Goal of the exercise:
Give back the full listing, exactly as it is.

==============================

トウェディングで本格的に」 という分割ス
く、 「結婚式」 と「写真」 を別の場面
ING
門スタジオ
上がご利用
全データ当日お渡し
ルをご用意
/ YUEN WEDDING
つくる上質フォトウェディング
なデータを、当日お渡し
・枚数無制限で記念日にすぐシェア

==============================

Response:
トウェディングで本格的に」 という分割ス
く、 「結婚式」 と「写真」 を別の場面
ING
門スタジオ
上がご利用
全データ当日お渡し
ルをご用意
/ YUEN WEDDING
つくる上質フォトウェディング
なデータを、当日お渡し
・枚数無制限で記念日にすぐシェア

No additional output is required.